Tiger recognized his children's voices among those across the harbor, and he began to bark. The Sorensen collie joined in. From out of sight up at the Homestead another dog picked it up.

“Ten o'clock news broadcast,” said Rosa. “The place is coming to life. For a little while there was nobody on it but us.”

“When I was a kid,” Jamie said, “ and I'd get mad with everybody, I'd want to tilt the island up on end and slide everybody off. Everybody but the animals, I never got mad with
them
. I'd live here with them like Robinson Crusoe, and keep the Brigporters off with a shotgun.”

“Are you still that antisocial? I thought you were, the day I came.”

“Don't sound so worried. I'm not going to turn into one of those mad snipers. I know I sound antisocial sometimes, but grousing and growling and cussing is as far as it goes.”

“Except for purse-seiners.”

“Except
Centurion
and
Triton
,” he corrected her. “The rest we can live with.” But he was still good-natured, as if the grievance didn't go too deep after all; at least it didn't obsess all his waking hours. “Come on up to the house and have a mug-up with my folks. You'd just get home and have to come out again, anyway.”

It was like somebody not being able to refuse to drink, she thought. She should call off the whole thing now, say she'd changed her mind; anybody had a right to, he'd said it himself.

Behind the Sorensen gate the collie whined and moaned in ardent greeting.

“Hello, Rory Mor,” she said to him to hide a sudden attack of embarrassment.
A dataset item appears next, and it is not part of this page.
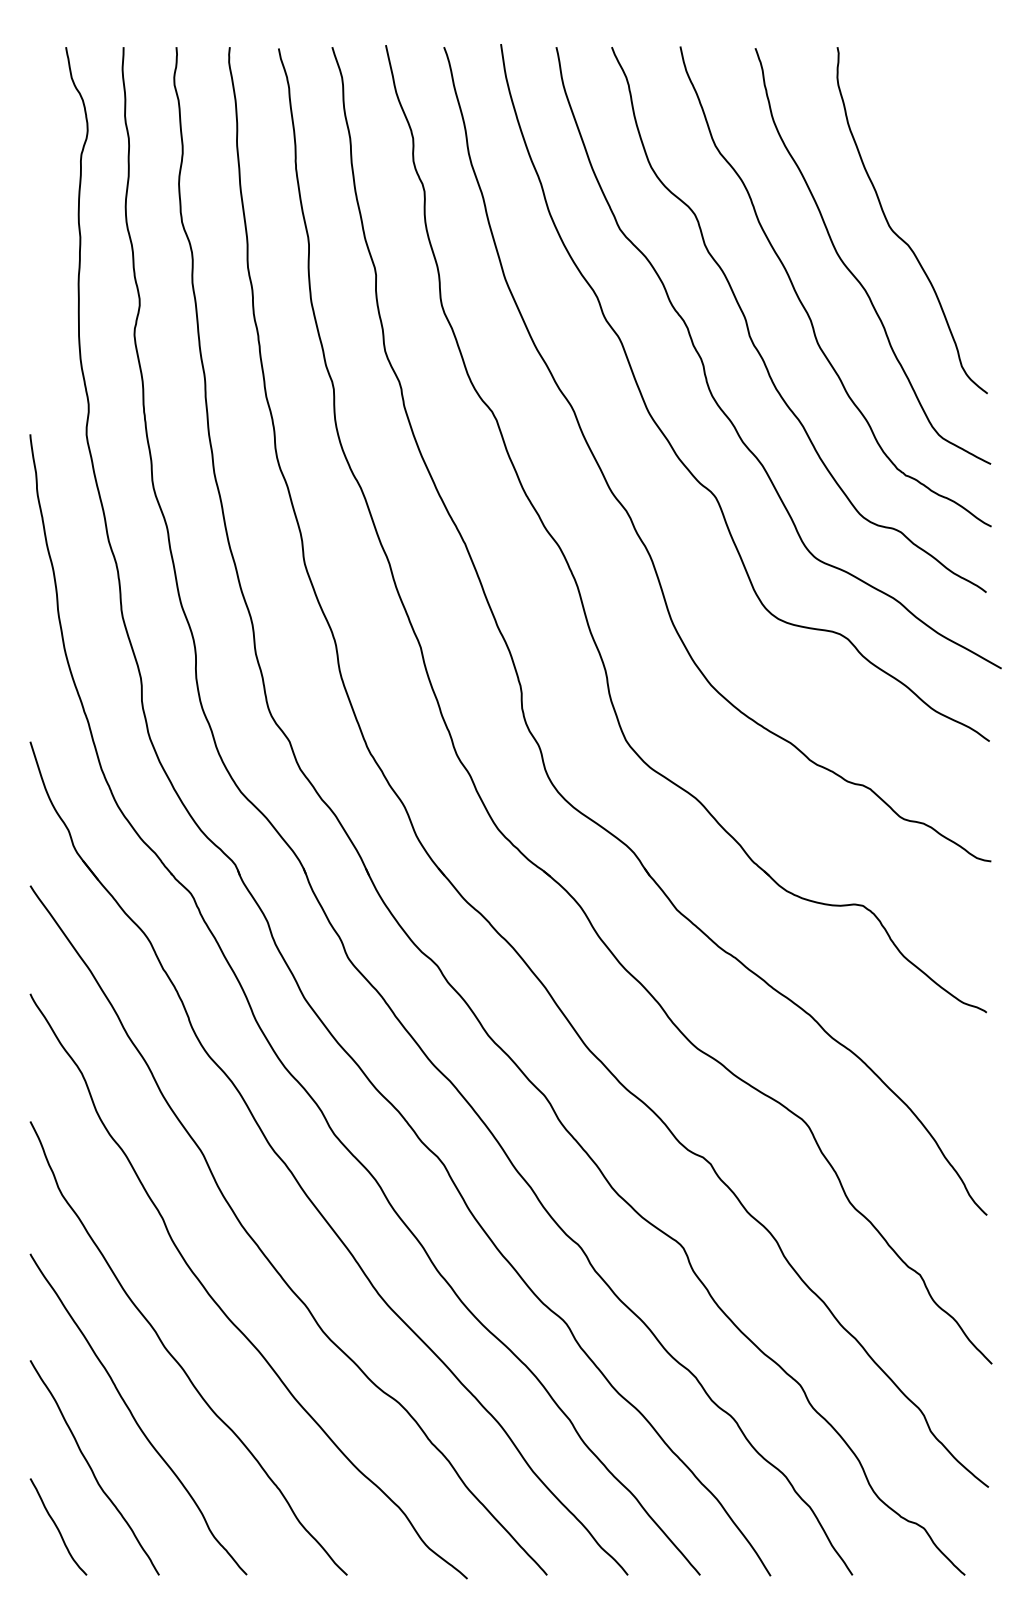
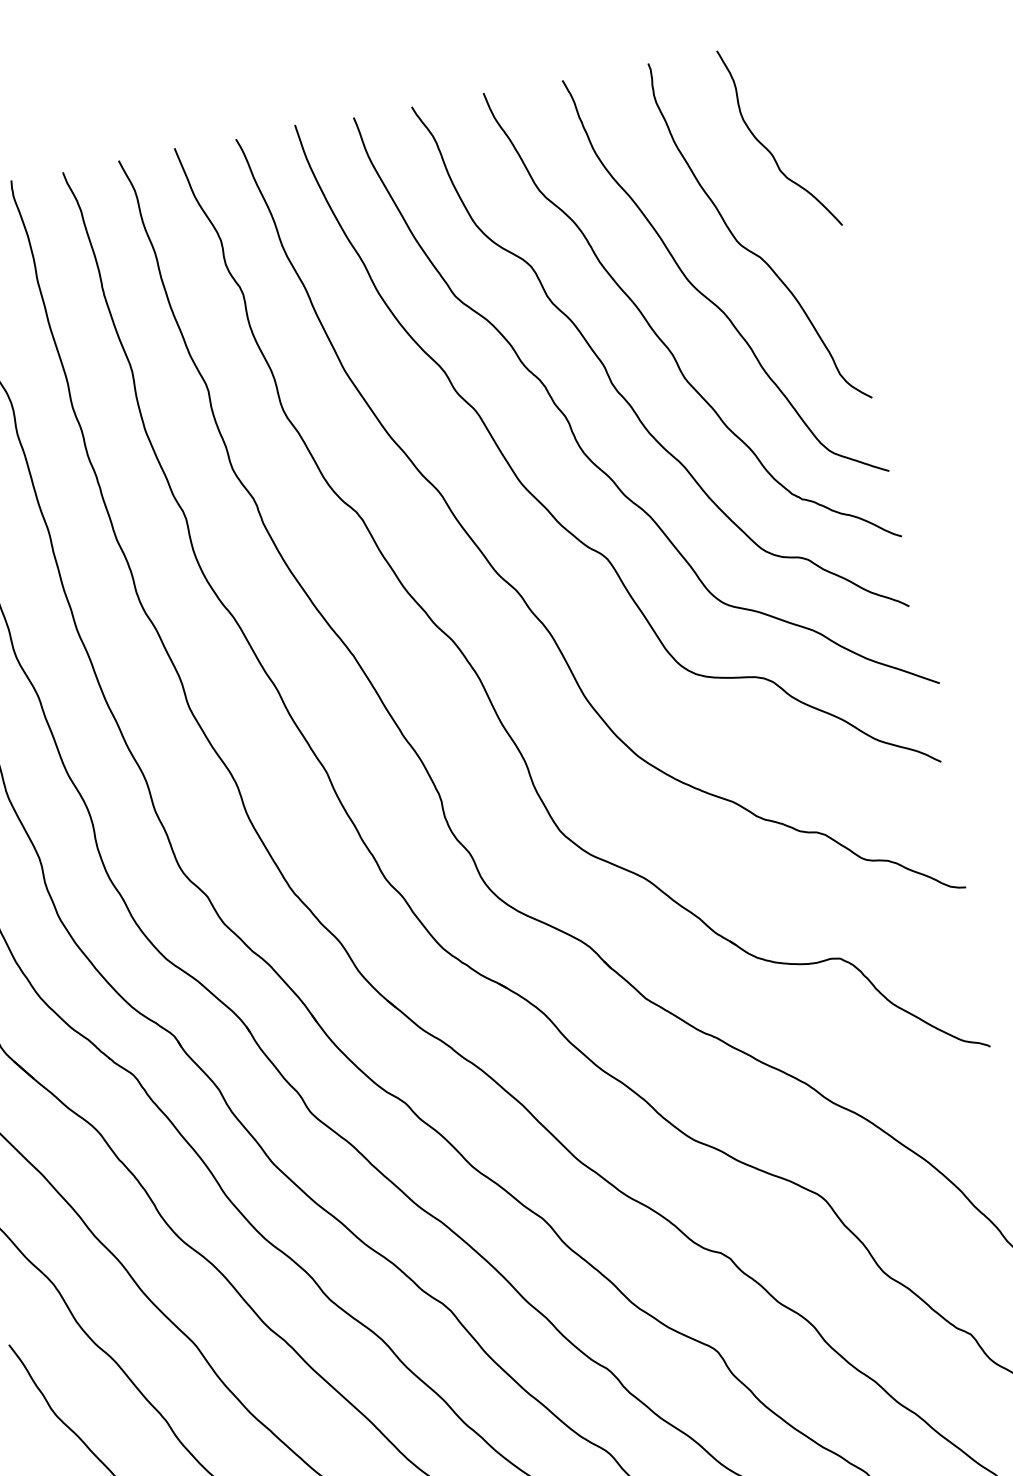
curve: (933, 145) -> (767, 148), added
Jamie was ahead, singing out, “Ahoy the house! Got company!” She lingered outside with the dog, fiery, wondering what they'd think of Jamie fetching her home like this. But the dog wanted to go in too, and the voices were welcoming.

Joanna and Nils made little fuss over her. Their hospitality was obviously a part of themselves, nothing assumed for the occasion. It was pleasantly deflating to realize they were used to setting out extra cups and plates innumerable times a day. They had known her father and the Websters; whatever they knew or had heard about her married life, it was her identity as McKinnon's daughter and Edwin's cousin that influenced their interest in her and what she was doing here.

Jamie was alert but not edgy; he seemed at ease as the son of the house. He was like his father in the shape of his month, the curve of nostril, the modeling of eyelids and of the bone around the eye-hollows, the silver-fair eyebrows. But the quick smile taking one by surprise came from his mother's line. Rosa had seen it already in almost every Bennett she'd met, down to Young Mark, in whom it shone all the brighter for coming so seldom.

“All the girls talk about nowadays is your singing and playing,” Joanna said to her. “I gather they're going to unveil you at their show.”